6) YABANCI DİL NASIL ÖĞRENİLEBİLİR?
Yabancı dil öğretimi tüm uygar uluslarda olduğu gibi, yabancı dil dersleri ile yapılmalıdır. Yabancı dil öğreniminde görsel ve işitsel öğrenme teknikleri ile yabancı dil öğrenilmelidir. Bu yöntemi baskıcı bir unsur olarak uygulamayan ve ilköğretimden itibaren ulusun varlığına korumak içgüdüsü gereği yurttaşlarına eğitim sisteminde ulusal çıkarımların gerekliliğini anlatan uluslar yabancı dil öğrenimde de başarılı olmaktadır. Buradan şunu çıkarmalıyız ki, sorun yabancı dil öğretim tekniğinin yetersiz olduğunda değil, yabancı dil öğreniminin gerekli olduğunu öğrencilerine aşılayamayan milli eğitim sistemindedir.
7) SONUÇ
Yabancı dille öğretimin uzun vadede toplumları büyük zararlara ve bozulmalara uğrattığını tarih bize söylüyor. Avrupa kavimlerinden birisi olan “Kelt kavminin” Romalılar tarafından tarih sahnesinden silinmesinde yabancı dille öğretim yönteminin etkisi olmuştur. Keltler, yabancı dil öğretim sistemi ile önce aşağılık duygusuna kapılmış ve sonrasında benliklerini yitirmişlerdir.

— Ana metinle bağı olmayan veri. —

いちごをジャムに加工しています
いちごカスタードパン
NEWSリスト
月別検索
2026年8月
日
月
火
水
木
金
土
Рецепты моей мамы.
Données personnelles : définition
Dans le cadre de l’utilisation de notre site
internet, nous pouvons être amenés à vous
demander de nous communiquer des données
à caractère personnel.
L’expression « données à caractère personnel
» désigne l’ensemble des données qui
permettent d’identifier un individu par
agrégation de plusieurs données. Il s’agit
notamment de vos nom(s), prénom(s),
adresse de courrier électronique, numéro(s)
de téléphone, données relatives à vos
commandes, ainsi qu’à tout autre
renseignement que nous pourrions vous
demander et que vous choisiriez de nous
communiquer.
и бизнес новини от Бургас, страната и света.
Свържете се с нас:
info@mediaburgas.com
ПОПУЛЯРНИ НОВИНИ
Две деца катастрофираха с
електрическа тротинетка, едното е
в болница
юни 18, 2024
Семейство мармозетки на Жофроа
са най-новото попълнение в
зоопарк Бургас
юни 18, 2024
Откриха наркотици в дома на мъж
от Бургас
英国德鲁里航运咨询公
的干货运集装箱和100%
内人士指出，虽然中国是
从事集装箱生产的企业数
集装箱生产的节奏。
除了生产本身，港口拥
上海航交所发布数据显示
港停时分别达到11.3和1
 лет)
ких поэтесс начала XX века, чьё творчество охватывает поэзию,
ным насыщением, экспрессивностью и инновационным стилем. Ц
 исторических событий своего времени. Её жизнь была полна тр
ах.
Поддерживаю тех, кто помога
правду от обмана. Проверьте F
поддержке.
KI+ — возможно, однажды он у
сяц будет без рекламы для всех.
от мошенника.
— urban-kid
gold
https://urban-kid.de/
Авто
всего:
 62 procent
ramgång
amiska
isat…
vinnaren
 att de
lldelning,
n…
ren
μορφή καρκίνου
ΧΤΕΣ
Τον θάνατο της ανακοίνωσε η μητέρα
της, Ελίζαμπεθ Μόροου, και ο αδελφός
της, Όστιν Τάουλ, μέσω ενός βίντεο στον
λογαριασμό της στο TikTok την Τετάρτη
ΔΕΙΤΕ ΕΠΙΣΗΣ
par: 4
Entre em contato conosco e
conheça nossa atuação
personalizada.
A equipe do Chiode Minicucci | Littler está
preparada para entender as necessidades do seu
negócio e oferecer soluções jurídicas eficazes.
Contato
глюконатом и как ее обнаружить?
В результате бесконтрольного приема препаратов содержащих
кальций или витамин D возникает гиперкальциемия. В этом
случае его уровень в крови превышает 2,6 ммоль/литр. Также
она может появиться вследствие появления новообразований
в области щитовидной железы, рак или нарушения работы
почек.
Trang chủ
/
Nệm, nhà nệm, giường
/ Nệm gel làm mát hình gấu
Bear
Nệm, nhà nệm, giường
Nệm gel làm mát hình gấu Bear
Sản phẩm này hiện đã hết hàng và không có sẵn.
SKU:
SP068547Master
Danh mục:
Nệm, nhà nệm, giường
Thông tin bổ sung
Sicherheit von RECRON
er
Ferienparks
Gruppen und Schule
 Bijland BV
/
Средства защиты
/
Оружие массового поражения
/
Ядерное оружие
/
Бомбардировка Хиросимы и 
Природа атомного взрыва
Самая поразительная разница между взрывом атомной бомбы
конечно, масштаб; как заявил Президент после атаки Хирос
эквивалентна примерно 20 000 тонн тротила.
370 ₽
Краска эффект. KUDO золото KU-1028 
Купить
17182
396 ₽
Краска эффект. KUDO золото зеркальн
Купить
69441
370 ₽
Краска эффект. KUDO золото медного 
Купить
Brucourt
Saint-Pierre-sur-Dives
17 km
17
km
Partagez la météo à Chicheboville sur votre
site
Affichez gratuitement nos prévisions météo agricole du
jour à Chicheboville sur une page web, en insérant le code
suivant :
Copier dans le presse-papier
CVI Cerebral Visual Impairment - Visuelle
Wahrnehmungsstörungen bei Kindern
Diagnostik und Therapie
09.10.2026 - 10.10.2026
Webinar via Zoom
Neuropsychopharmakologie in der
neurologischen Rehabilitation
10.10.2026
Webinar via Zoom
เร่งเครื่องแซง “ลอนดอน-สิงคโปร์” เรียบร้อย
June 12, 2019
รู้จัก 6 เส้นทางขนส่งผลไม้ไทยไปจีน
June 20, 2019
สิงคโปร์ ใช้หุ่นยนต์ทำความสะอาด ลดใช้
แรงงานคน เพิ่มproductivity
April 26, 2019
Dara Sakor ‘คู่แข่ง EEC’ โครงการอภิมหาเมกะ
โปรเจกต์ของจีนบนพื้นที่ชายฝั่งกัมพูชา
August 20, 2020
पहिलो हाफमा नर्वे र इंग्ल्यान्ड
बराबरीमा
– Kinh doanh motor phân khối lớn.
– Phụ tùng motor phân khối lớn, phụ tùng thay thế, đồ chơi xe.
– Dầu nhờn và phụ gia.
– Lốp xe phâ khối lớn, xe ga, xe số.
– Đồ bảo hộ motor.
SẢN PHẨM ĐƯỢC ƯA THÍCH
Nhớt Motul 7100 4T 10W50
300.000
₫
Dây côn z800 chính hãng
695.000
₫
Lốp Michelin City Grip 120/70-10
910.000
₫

Dünya’da sömürge olmayan hiçbir ulusun uygulamadığı bu sistemle milletimiz büyük bir tehdit altındadır. Bu yüzden bir an önce bu sistemi terk ederek; yeniden tam bağımsız, başı dik ve onurlu bir Türkiye’nin oluşmasına katkı sağlayarak, bu topraklarda mutlu bireylerin toplumunu oluşturmalıyız.